24. What are the correct diagnostic and treatment options for patients with ACTH-independent (adrenal) Cushing syndrome?
Such patients usually have either an adrenal adenoma or carcinoma, so an adrenal CT scan should be ordered. A mass is usually present, and surgery should be planned. If the mass is obviously cancer, surgery may still help in debulking the tumor and improving the metabolic consequences of hypercortisolemia. If there are multiple adrenal nodules, the patient may have a rare form of Cushing syndrome and should be evaluated by an endocrinologist. As a caveat, there is also a high prevalence of incidental, nonfunctioning adrenal adenomas in the general population (up to 5%), and the CT findings may not be conclusive.
25. What happens to the hypothalamic-pituitary-adrenal axis after a patient undergoes successful removal of an ACTH-secreting pituitary adenoma or a cortisol-secreting adrenal adenoma?
The axis is suppressed, and clinical adrenal insufficiency develops, unless the patient is given gradually decreasing doses of exogenous glucocorticoids for a time after surgery.

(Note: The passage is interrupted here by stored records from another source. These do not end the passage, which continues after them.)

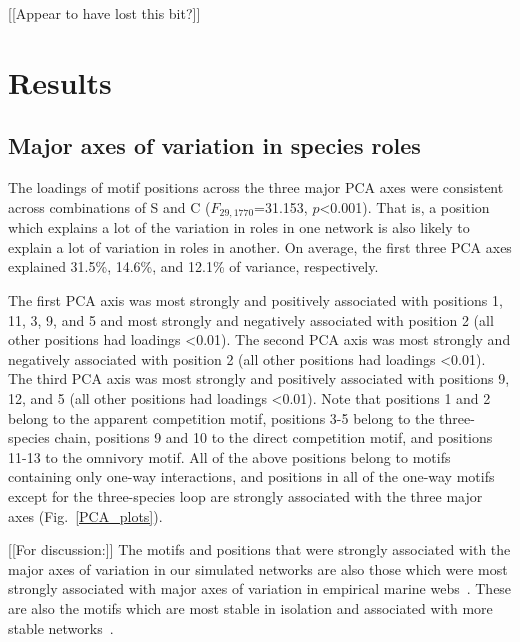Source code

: \documentclass[12pt]{article}
\begin{document}
			[[Appear to have lost this bit?]]


\section*{Results}

	\subsection*{Major axes of variation in species roles}

		The loadings of motif positions across the three major PCA axes were consistent across combinations of S and C ($F_{29,1770}$=31.153, $p$\textless0.001). That is, a position which explains a lot of the variation in roles in one network is also likely to explain a lot of variation in roles in another. On average, the first three PCA axes explained 31.5\%, 14.6\%, and 12.1\% of variance, respectively.

		The first PCA axis was most strongly and positively associated with positions 1, 11, 3, 9, and 5 and most strongly and negatively associated with position 2 (all other positions had loadings \textless0.01). The second PCA axis was most strongly and negatively associated with position 2 (all other positions had loadings \textless0.01). The third PCA axis was most strongly and positively associated with positions 9, 12, and 5 (all other positions had loadings \textless0.01). Note that positions 1 and 2 belong to the apparent competition motif, positions 3-5 belong to the three-species chain, positions 9 and 10 to the direct competition motif, and positions 11-13 to the omnivory motif. All of the above positions belong to motifs containing only one-way interactions, and positions in all of the one-way motifs except for the three-species loop are strongly associated with the three major axes (Fig.~\ref{PCA_plots}). 


		[[For discussion:]]
		The motifs and positions that were strongly associated with the major axes of variation in our simulated networks are also those which were most strongly associated with major axes of variation in empirical marine webs~\citep{Cirtwill2018EcolLett}. These are also the motifs which are most stable in isolation and associated with more stable networks~\citep{Stouffer&Borrelli}. %


\end{document}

26. What would be the most likely diagnosis if the original patient had all the signs of Cushing syndrome but low urinary and serum levels of cortisol?
The most likely scenario would be that the patient is surreptitiously or accidentally ingesting a glucocorticoid that gives all the findings of glucocorticoid excess but is not measured in the cortisol assay. The patient and family members should be questioned about possible access to medications, and special assays can measure the various synthetic glucocorticoids.
27. Do tumors ever cause Cushing syndrome by making excessive CRH?
Yes. Occasionally patients who undergo TSS for a presumed corticotroph adenoma have corticotroph hyperplasia instead. At least some of these cases are secondary to ectopic production of CRH from a carcinoid tumor in the lung, abdomen, or other location. Therefore serum levels of CRH should be measured in patients with Cushing syndrome and corticotroph hyperplasia. If the levels are elevated, a careful search should be performed for possible ectopic sources of CRH.